Quanto maior a febre, mais grave?

Outro erro frequente é confundir a gravidade de uma infecção com a intensidade da febre. A febre elevada não reflete a gravidade. Algumas crianças reagem normalmente com uma febre muita alta, enquanto outros respondem com pouca febre com os mesmos germes. A gravidade tem mais relação com o que chamamos de “mal-estar” que envolve prostração, fraqueza e falta de resposta a estímulos.

Os bebês são os mais vulneráveis:

Ao nascerem, os bebês tem um risco maior de sofrer infecções porque os seus mecanismos de defesa estão imaturos. A sua pele é mais vulnerável que as das crianças maiores e as suas mucosas são mais permeáveis aos germes. E quanto ao sistema imunológico, embora completo, reage de forma lenta e com menos eficácia. Para compensar este déficit, os recém-nascidos recebem de suas mães, através da placenta, toda a carga de memória imunológica que elas têm acumulada.
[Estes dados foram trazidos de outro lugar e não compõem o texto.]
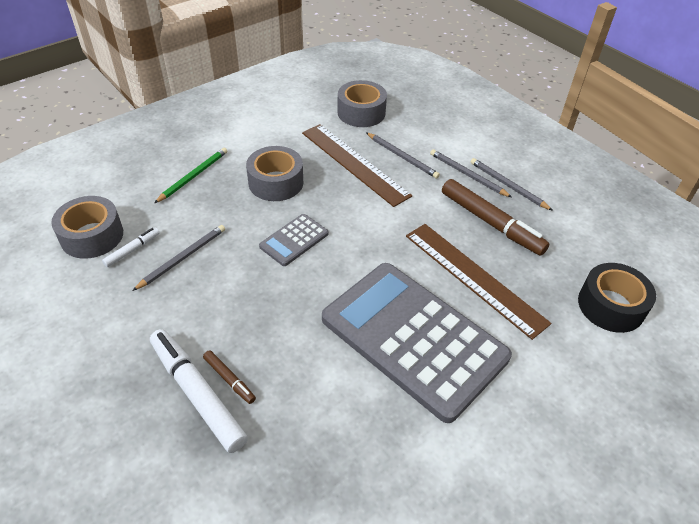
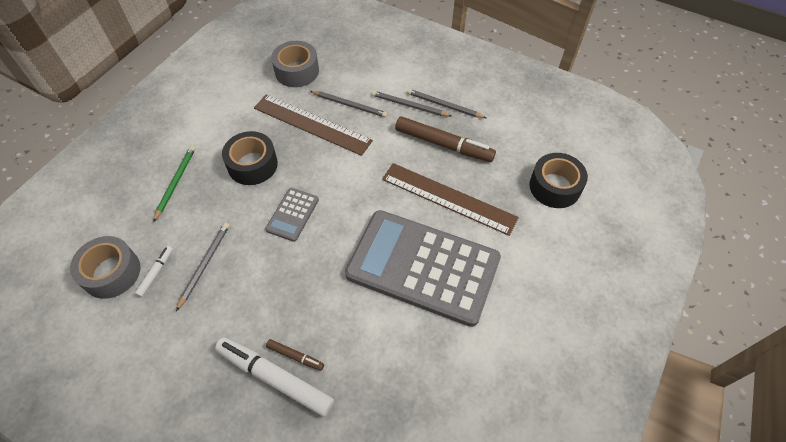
camera: 20 degrees left, 10 degrees up
(276, 182) = (252, 165): grey tape -> black tape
Estas imunoglobulinas da mãe permanecem ativas no corpo do recém-nascido durante os primeiros 4-6 meses de vida. Nas crianças que são amamentadas, a transmissão da emonoglobina materna através do leite prolonga este período de imunidade passiva por mais alguns meses. A partir de então toda a responsabilidade de defesa imunológica dependerá do organismo do bebê.

É raro que os recém-nascidos sofram com infecções, devido à proteção a que são submetidos por seus pais, de modo que até o final do primeiro ano a sua memória imunológica quase se limita as respostas que as vacinas provocam.